Went to a \”chicken swap\” and got four new hens today– seven-week-old pullets, two Rhode Island Reds and two Barred Rocks, all bright-eyed and fully feathered. The Reds are a deep, brownish red; the Rocks are black-and-white striped all over, and when their red combs grow out, they\’ll look like Parisian apaches. (We did not get the handsome pair of mated geese that I craved, or the handful of day-old baby ducks–all yellow down, with those adorable tiny duck beaks–that I came within inches of grabbing.)

There is nothing more charming than a seven-week-old pullet, with her big yellow feet and her tiny head and her Audrey Hepburn eyes. My little lot are clever and inquisitive. Even after the traumas of the morning–being transported inside a cardboard box by their old owner, and in a large dog crate deeply bedded with hay by us–they figured out the feeder and waterer we had set out for them right away. Despite the helpless-sounding peeping that they keep up, they already know a lot about being a chicken.

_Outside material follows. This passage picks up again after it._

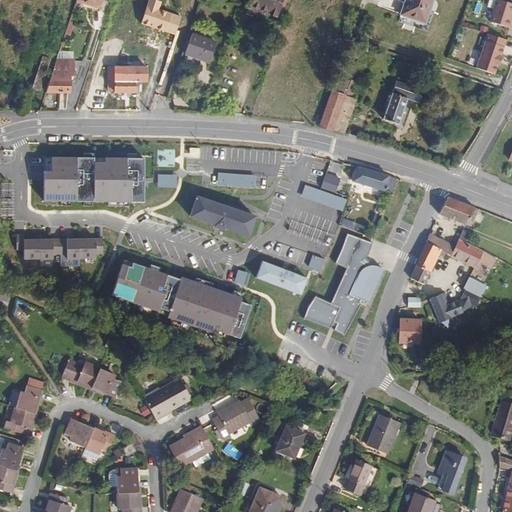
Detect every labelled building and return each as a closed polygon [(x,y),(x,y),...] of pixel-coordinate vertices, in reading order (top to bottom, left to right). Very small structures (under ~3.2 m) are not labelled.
[(176,15),(176,0),(147,0),(147,14),(176,15)] [(278,16),(283,0),(252,0),(251,7),(278,16)] [(424,22),(431,0),(405,0),(400,14),(424,22)] [(495,0),(488,23),(510,29),(511,21),(511,1),(505,0),(495,0)] [(70,37),(74,26),(69,24),(65,36),(70,37)] [(209,63),(217,43),(192,34),(185,54),(209,63)] [(506,40),(486,34),(476,71),(496,76),(506,40)] [(41,86),(51,61),(44,58),(35,84),(41,86)] [(71,91),(71,74),(75,74),(74,58),(58,58),(47,92),(71,91)] [(148,82),(148,68),(109,68),(109,82),(116,82),(116,95),(139,95),(139,82),(148,82)] [(344,127),(353,100),(350,99),(352,95),(350,94),(354,82),(349,80),(343,95),(333,92),(330,91),(316,128),(344,134),(346,127),(344,127)] [(417,105),(421,94),(394,84),(390,95),(407,101),(417,105)] [(398,125),(407,101),(390,95),(381,119),(398,125)] [(52,170),(44,170),(44,180),(44,202),(144,202),(144,184),(144,181),(144,157),(58,156),(52,156),(52,170)] [(386,189),(389,176),(354,166),(349,181),(348,183),(380,192),(381,188),(386,189)] [(256,175),(219,172),(218,185),(255,187),(256,175)] [(327,173),(321,188),(336,193),(341,178),(327,173)] [(175,176),(156,176),(156,188),(175,189),(175,176)] [(347,199),(306,185),(302,196),(343,211),(347,199)] [(226,205),(197,195),(190,215),(211,221),(210,223),(218,226),(219,227),(223,228),(224,226),(247,234),(251,236),(258,216),(254,215),(226,205)] [(468,224),(475,207),(445,195),(436,214),(463,224),(464,222),(468,224)] [(462,242),(467,232),(462,230),(458,240),(462,242)] [(24,234),(16,233),(16,251),(23,251),(23,239),(24,234)] [(455,247),(427,234),(423,242),(439,249),(443,252),(451,255),(455,247)] [(370,243),(347,235),(335,264),(348,268),(331,304),(315,298),(307,308),(304,318),(330,329),(333,322),(335,323),(337,324),(334,330),(344,336),(361,304),(366,306),(383,269),(375,266),(367,266),(364,267),(359,263),(365,258),(370,243)] [(103,237),(23,239),(23,251),(23,260),(52,260),(52,254),(68,254),(68,260),(94,259),(95,253),(102,253),(103,237)] [(479,250),(462,242),(458,240),(455,247),(451,255),(472,266),(474,260),(479,250)] [(436,255),(439,249),(423,242),(414,263),(407,277),(423,284),(436,255)] [(492,257),(479,250),(474,260),(483,265),(486,259),(490,261),(492,257)] [(324,259),(313,255),(309,266),(320,270),(324,259)] [(145,264),(122,257),(108,299),(156,314),(158,308),(169,312),(167,318),(238,341),(251,299),(197,281),(198,279),(178,272),(177,275),(162,270),(163,265),(147,260),(145,264)] [(310,279),(261,262),(255,280),(298,295),(303,297),(310,279)] [(250,273),(239,269),(235,282),(246,285),(250,273)] [(477,281),(466,276),(462,287),(463,288),(476,294),(478,289),(474,288),(477,281)] [(479,295),(483,285),(477,281),(474,288),(478,289),(476,294),(479,295)] [(465,327),(480,296),(479,295),(476,294),(463,288),(457,303),(448,306),(443,294),(438,296),(446,321),(465,327)] [(418,305),(417,296),(405,297),(406,306),(418,305)] [(446,321),(438,296),(425,300),(434,325),(446,321)] [(417,342),(418,320),(398,319),(397,342),(417,342)] [(118,380),(120,376),(92,363),(90,368),(75,361),(66,379),(81,386),(83,383),(117,400),(125,384),(118,380)] [(169,414),(194,399),(183,380),(163,392),(162,389),(145,398),(160,423),(171,417),(169,414)] [(34,425),(43,387),(26,382),(24,389),(21,389),(13,422),(8,421),(7,427),(33,433),(35,426),(34,425)] [(506,439),(511,419),(511,401),(498,397),(487,434),(506,439)] [(256,420),(247,399),(223,410),(224,412),(217,415),(227,438),(235,434),(233,430),(256,420)] [(385,450),(396,418),(375,411),(364,443),(385,450)] [(110,454),(119,435),(111,431),(110,434),(76,418),(68,434),(74,436),(72,440),(87,447),(101,454),(102,450),(110,454)] [(214,450),(201,426),(195,430),(197,433),(169,448),(180,468),(214,450)] [(297,462),(307,437),(288,429),(278,455),(297,462)] [(18,484),(27,446),(9,442),(8,448),(5,447),(0,466),(0,478),(0,479),(0,487),(18,491),(19,484),(18,484)] [(136,453),(130,444),(121,450),(126,459),(136,453)] [(98,460),(101,454),(87,447),(84,453),(98,460)] [(466,458),(446,451),(439,471),(444,473),(438,489),(453,495),(466,458)] [(511,466),(511,455),(499,452),(499,458),(498,465),(511,467),(511,466)] [(197,465),(213,457),(210,453),(194,461),(197,465)] [(355,494),(367,465),(352,460),(345,478),(346,479),(342,489),(355,494)] [(501,511),(511,511),(511,466),(511,467),(501,511)] [(141,508),(141,469),(122,469),(122,475),(118,475),(118,507),(122,507),(121,511),(142,511),(143,508),(141,508)] [(433,511),(437,511),(443,498),(415,488),(406,511),(428,511),(429,510),(433,511)] [(196,511),(202,498),(181,489),(171,511),(196,511)] [(278,511),(284,497),(260,489),(251,511),(278,511)] [(70,511),(72,508),(68,507),(71,500),(51,494),(49,501),(51,502),(47,511),(70,511)]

Why add to our existing flock of four? With hens, you have to think ahead. Our older hens are Buff Orpingtons, a heritage breed, which means that they aren\’t exactly egg-laying machines. They are now a year old, and due to molt in the fall, at which time they will stop laying for a while, and when they start again they will do so at a slower rate. (Besides, one of them may be turning into a rooster, as I explained here ). If all goes as planned, however, the new girls will come of age just as the days grow shorter, and will be in their laying prime in the depths of winter.

For now the new quartet are sequestered in the old goat room, separated from the older hens\’ quarters by a screen door so they can see and, most importantly, be seen by the Buffies. This way, when I release the pullets in a week or so, the Buffies won\’t kill them, which they would certainly have done if I had put them all together this morning. Chickens have a dark side, you know.

In other chicken developments, today we set up the portable fence, and released the Buffies into the lawn to gorge on the new grass and the newly-hatched bugs. Every year about this time the hens grow so desperate for fresh greens that they stick their heads out through the bottom holes of the fence to get at the lawn grass, and make a bare swath of earth the exact length of their necks all around their pen.

The sky was bright blue when we got the temporary fence set up, and the Buffies, finally released to their summer pasture, looked like golden balls on the bright green grass. In the shed, the pullets, having eaten and drunk, collapsed into a heap and fell asleep. A big tom turkey came out of the woods and ushered his dun-colored mate into the side field, as if he were taking her to a restaurant. And that made me think, should I get a rooster for my flock?